EXCERPTED RECORDS:
-=-=-=-=-

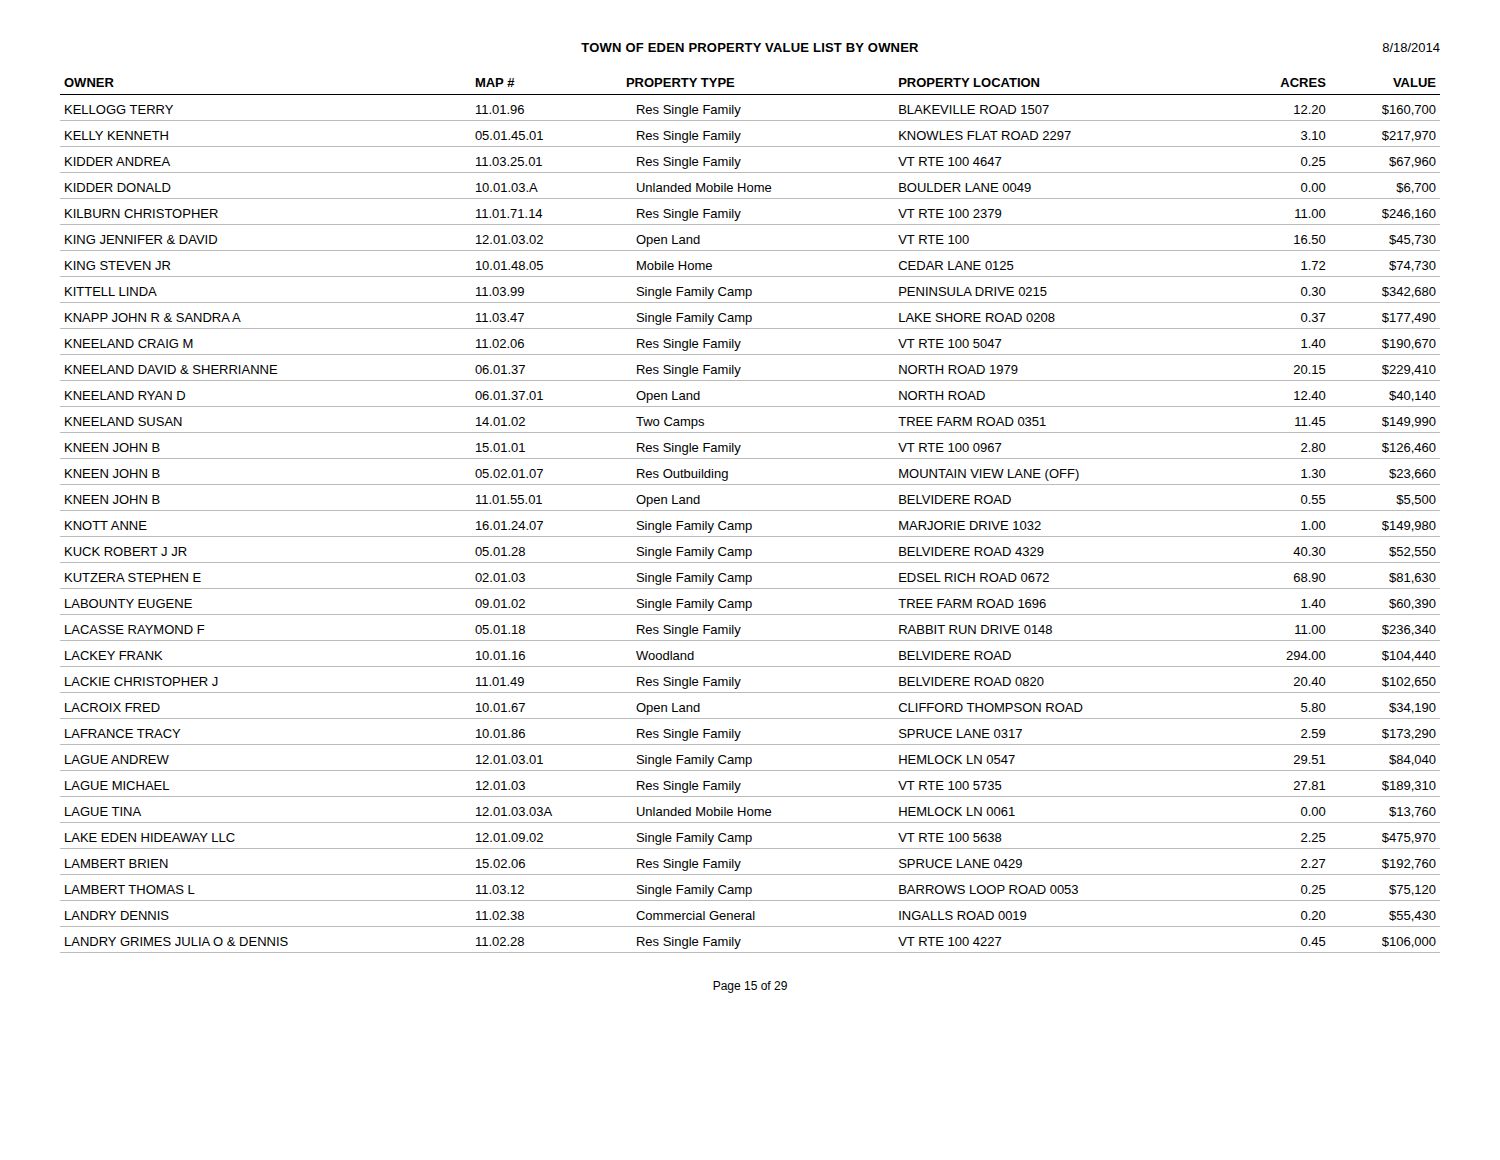TOWN OF EDEN PROPERTY VALUE LIST BY OWNER
8/18/2014
| OWNER | MAP # | PROPERTY TYPE | PROPERTY LOCATION | ACRES | VALUE |
| --- | --- | --- | --- | --- | --- |
| KELLOGG TERRY | 11.01.96 | Res Single Family | BLAKEVILLE ROAD 1507 | 12.20 | $160,700 |
| KELLY KENNETH | 05.01.45.01 | Res Single Family | KNOWLES FLAT ROAD 2297 | 3.10 | $217,970 |
| KIDDER ANDREA | 11.03.25.01 | Res Single Family | VT RTE 100 4647 | 0.25 | $67,960 |
| KIDDER DONALD | 10.01.03.A | Unlanded Mobile Home | BOULDER LANE 0049 | 0.00 | $6,700 |
| KILBURN CHRISTOPHER | 11.01.71.14 | Res Single Family | VT RTE 100 2379 | 11.00 | $246,160 |
| KING JENNIFER & DAVID | 12.01.03.02 | Open Land | VT RTE 100 | 16.50 | $45,730 |
| KING STEVEN JR | 10.01.48.05 | Mobile Home | CEDAR LANE 0125 | 1.72 | $74,730 |
| KITTELL LINDA | 11.03.99 | Single Family Camp | PENINSULA DRIVE 0215 | 0.30 | $342,680 |
| KNAPP JOHN R & SANDRA A | 11.03.47 | Single Family Camp | LAKE SHORE ROAD 0208 | 0.37 | $177,490 |
| KNEELAND CRAIG M | 11.02.06 | Res Single Family | VT RTE 100 5047 | 1.40 | $190,670 |
| KNEELAND DAVID & SHERRIANNE | 06.01.37 | Res Single Family | NORTH ROAD 1979 | 20.15 | $229,410 |
| KNEELAND RYAN D | 06.01.37.01 | Open Land | NORTH ROAD | 12.40 | $40,140 |
| KNEELAND SUSAN | 14.01.02 | Two Camps | TREE FARM ROAD 0351 | 11.45 | $149,990 |
| KNEEN JOHN B | 15.01.01 | Res Single Family | VT RTE 100 0967 | 2.80 | $126,460 |
| KNEEN JOHN B | 05.02.01.07 | Res Outbuilding | MOUNTAIN VIEW LANE (OFF) | 1.30 | $23,660 |
| KNEEN JOHN B | 11.01.55.01 | Open Land | BELVIDERE ROAD | 0.55 | $5,500 |
| KNOTT ANNE | 16.01.24.07 | Single Family Camp | MARJORIE DRIVE 1032 | 1.00 | $149,980 |
| KUCK ROBERT J JR | 05.01.28 | Single Family Camp | BELVIDERE ROAD 4329 | 40.30 | $52,550 |
| KUTZERA STEPHEN E | 02.01.03 | Single Family Camp | EDSEL RICH ROAD 0672 | 68.90 | $81,630 |
| LABOUNTY EUGENE | 09.01.02 | Single Family Camp | TREE FARM ROAD 1696 | 1.40 | $60,390 |
| LACASSE RAYMOND F | 05.01.18 | Res Single Family | RABBIT RUN DRIVE 0148 | 11.00 | $236,340 |
| LACKEY FRANK | 10.01.16 | Woodland | BELVIDERE ROAD | 294.00 | $104,440 |
| LACKIE CHRISTOPHER J | 11.01.49 | Res Single Family | BELVIDERE ROAD 0820 | 20.40 | $102,650 |
| LACROIX FRED | 10.01.67 | Open Land | CLIFFORD THOMPSON ROAD | 5.80 | $34,190 |
| LAFRANCE TRACY | 10.01.86 | Res Single Family | SPRUCE LANE 0317 | 2.59 | $173,290 |
| LAGUE ANDREW | 12.01.03.01 | Single Family Camp | HEMLOCK LN 0547 | 29.51 | $84,040 |
| LAGUE MICHAEL | 12.01.03 | Res Single Family | VT RTE 100 5735 | 27.81 | $189,310 |
| LAGUE TINA | 12.01.03.03A | Unlanded Mobile Home | HEMLOCK LN 0061 | 0.00 | $13,760 |
| LAKE EDEN HIDEAWAY LLC | 12.01.09.02 | Single Family Camp | VT RTE 100 5638 | 2.25 | $475,970 |
| LAMBERT BRIEN | 15.02.06 | Res Single Family | SPRUCE LANE 0429 | 2.27 | $192,760 |
| LAMBERT THOMAS L | 11.03.12 | Single Family Camp | BARROWS LOOP ROAD 0053 | 0.25 | $75,120 |
| LANDRY DENNIS | 11.02.38 | Commercial General | INGALLS ROAD 0019 | 0.20 | $55,430 |
| LANDRY GRIMES JULIA O & DENNIS | 11.02.28 | Res Single Family | VT RTE 100 4227 | 0.45 | $106,000 |
Page 15 of 29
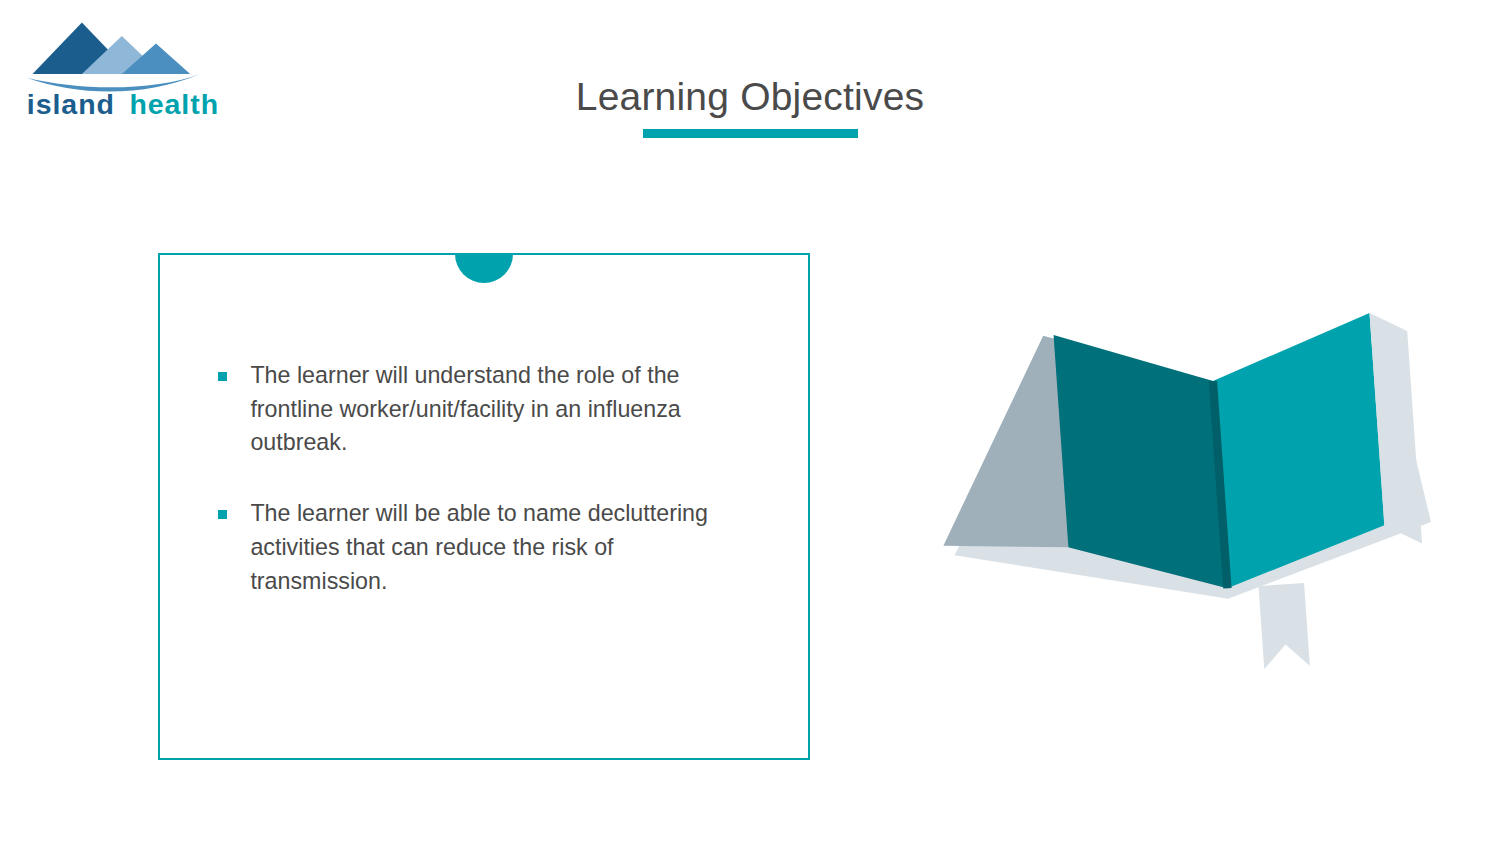island health
Learning Objectives
The learner will understand the role of the frontline worker/unit/facility in an influenza outbreak.
The learner will be able to name decluttering activities that can reduce the risk of transmission.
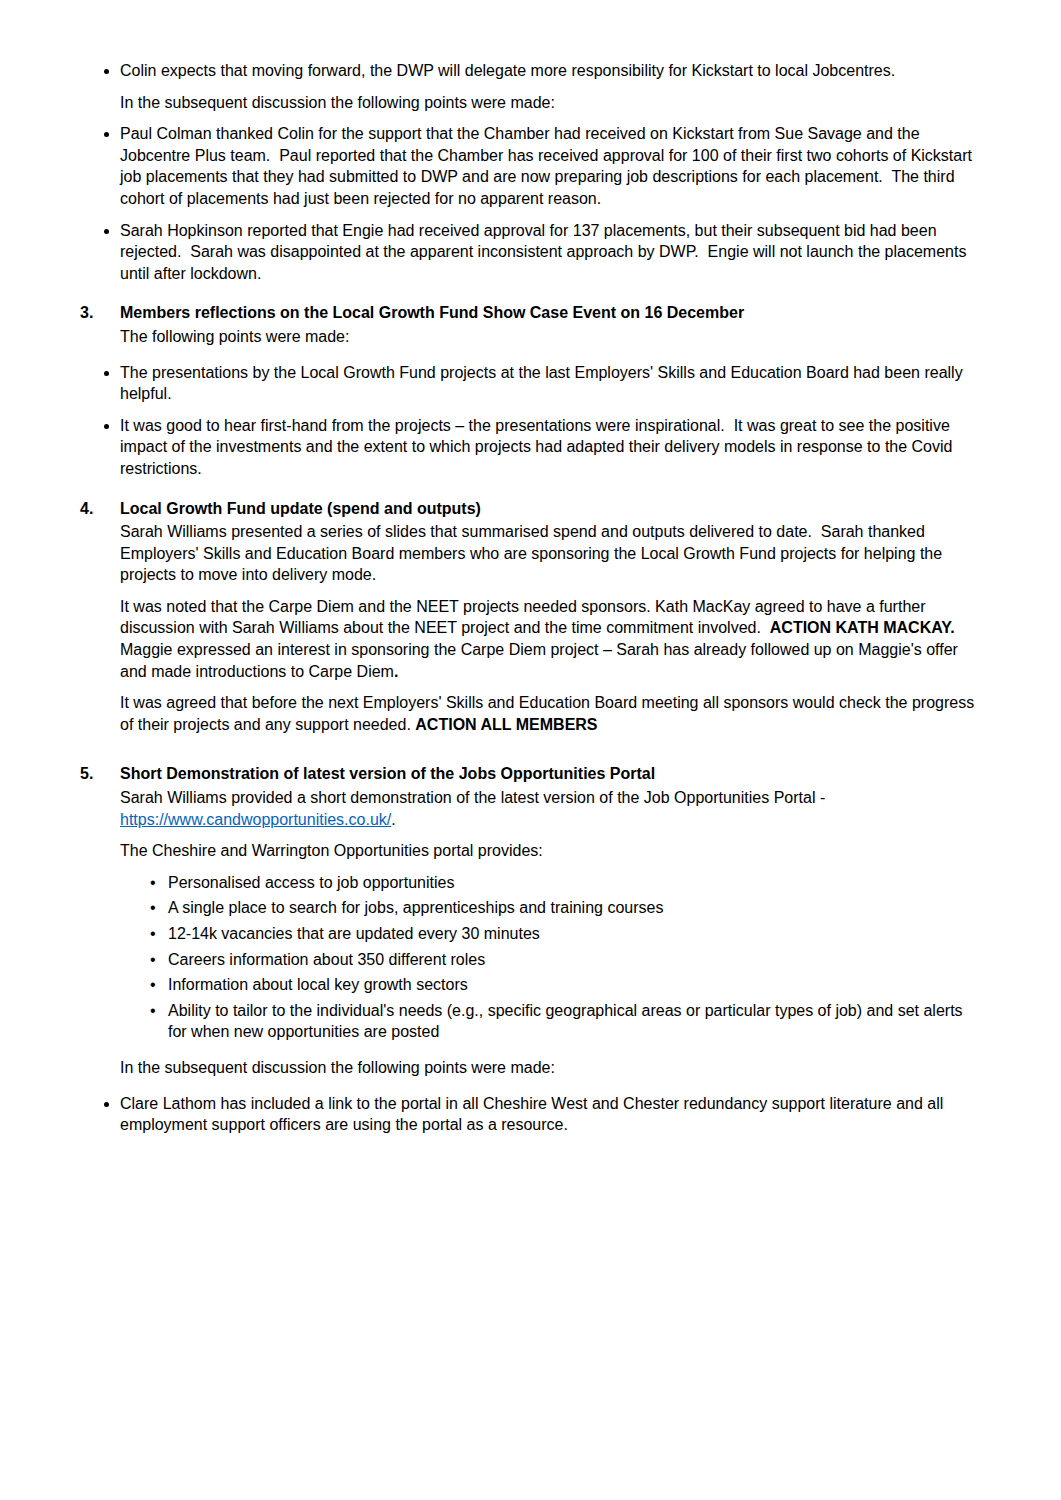Colin expects that moving forward, the DWP will delegate more responsibility for Kickstart to local Jobcentres.
In the subsequent discussion the following points were made:
Paul Colman thanked Colin for the support that the Chamber had received on Kickstart from Sue Savage and the Jobcentre Plus team. Paul reported that the Chamber has received approval for 100 of their first two cohorts of Kickstart job placements that they had submitted to DWP and are now preparing job descriptions for each placement. The third cohort of placements had just been rejected for no apparent reason.
Sarah Hopkinson reported that Engie had received approval for 137 placements, but their subsequent bid had been rejected. Sarah was disappointed at the apparent inconsistent approach by DWP. Engie will not launch the placements until after lockdown.
3.
Members reflections on the Local Growth Fund Show Case Event on 16 December
The following points were made:
The presentations by the Local Growth Fund projects at the last Employers' Skills and Education Board had been really helpful.
It was good to hear first-hand from the projects – the presentations were inspirational. It was great to see the positive impact of the investments and the extent to which projects had adapted their delivery models in response to the Covid restrictions.
4.
Local Growth Fund update (spend and outputs)
Sarah Williams presented a series of slides that summarised spend and outputs delivered to date. Sarah thanked Employers' Skills and Education Board members who are sponsoring the Local Growth Fund projects for helping the projects to move into delivery mode.
It was noted that the Carpe Diem and the NEET projects needed sponsors. Kath MacKay agreed to have a further discussion with Sarah Williams about the NEET project and the time commitment involved. ACTION KATH MACKAY. Maggie expressed an interest in sponsoring the Carpe Diem project – Sarah has already followed up on Maggie's offer and made introductions to Carpe Diem.
It was agreed that before the next Employers' Skills and Education Board meeting all sponsors would check the progress of their projects and any support needed. ACTION ALL MEMBERS
5.
Short Demonstration of latest version of the Jobs Opportunities Portal
Sarah Williams provided a short demonstration of the latest version of the Job Opportunities Portal - https://www.candwopportunities.co.uk/.
The Cheshire and Warrington Opportunities portal provides:
Personalised access to job opportunities
A single place to search for jobs, apprenticeships and training courses
12-14k vacancies that are updated every 30 minutes
Careers information about 350 different roles
Information about local key growth sectors
Ability to tailor to the individual's needs (e.g., specific geographical areas or particular types of job) and set alerts for when new opportunities are posted
In the subsequent discussion the following points were made:
Clare Lathom has included a link to the portal in all Cheshire West and Chester redundancy support literature and all employment support officers are using the portal as a resource.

-=-=-=-=-

DIRECTIONS: In the listing above, find the line with "1.30 | $23,660 |" and the line with "Learning Objectives". Output both, plus every line between them, and no pictures.

RESPONSE FOR THIS EXERCISE:
| KNEEN JOHN B | 05.02.01.07 | Res Outbuilding | MOUNTAIN VIEW LANE (OFF) | 1.30 | $23,660 |
| KNEEN JOHN B | 11.01.55.01 | Open Land | BELVIDERE ROAD | 0.55 | $5,500 |
| KNOTT ANNE | 16.01.24.07 | Single Family Camp | MARJORIE DRIVE 1032 | 1.00 | $149,980 |
| KUCK ROBERT J JR | 05.01.28 | Single Family Camp | BELVIDERE ROAD 4329 | 40.30 | $52,550 |
| KUTZERA STEPHEN E | 02.01.03 | Single Family Camp | EDSEL RICH ROAD 0672 | 68.90 | $81,630 |
| LABOUNTY EUGENE | 09.01.02 | Single Family Camp | TREE FARM ROAD 1696 | 1.40 | $60,390 |
| LACASSE RAYMOND F | 05.01.18 | Res Single Family | RABBIT RUN DRIVE 0148 | 11.00 | $236,340 |
| LACKEY FRANK | 10.01.16 | Woodland | BELVIDERE ROAD | 294.00 | $104,440 |
| LACKIE CHRISTOPHER J | 11.01.49 | Res Single Family | BELVIDERE ROAD 0820 | 20.40 | $102,650 |
| LACROIX FRED | 10.01.67 | Open Land | CLIFFORD THOMPSON ROAD | 5.80 | $34,190 |
| LAFRANCE TRACY | 10.01.86 | Res Single Family | SPRUCE LANE 0317 | 2.59 | $173,290 |
| LAGUE ANDREW | 12.01.03.01 | Single Family Camp | HEMLOCK LN 0547 | 29.51 | $84,040 |
| LAGUE MICHAEL | 12.01.03 | Res Single Family | VT RTE 100 5735 | 27.81 | $189,310 |
| LAGUE TINA | 12.01.03.03A | Unlanded Mobile Home | HEMLOCK LN 0061 | 0.00 | $13,760 |
| LAKE EDEN HIDEAWAY LLC | 12.01.09.02 | Single Family Camp | VT RTE 100 5638 | 2.25 | $475,970 |
| LAMBERT BRIEN | 15.02.06 | Res Single Family | SPRUCE LANE 0429 | 2.27 | $192,760 |
| LAMBERT THOMAS L | 11.03.12 | Single Family Camp | BARROWS LOOP ROAD 0053 | 0.25 | $75,120 |
| LANDRY DENNIS | 11.02.38 | Commercial General | INGALLS ROAD 0019 | 0.20 | $55,430 |
| LANDRY GRIMES JULIA O & DENNIS | 11.02.28 | Res Single Family | VT RTE 100 4227 | 0.45 | $106,000 |
Page 15 of 29
island health
Learning Objectives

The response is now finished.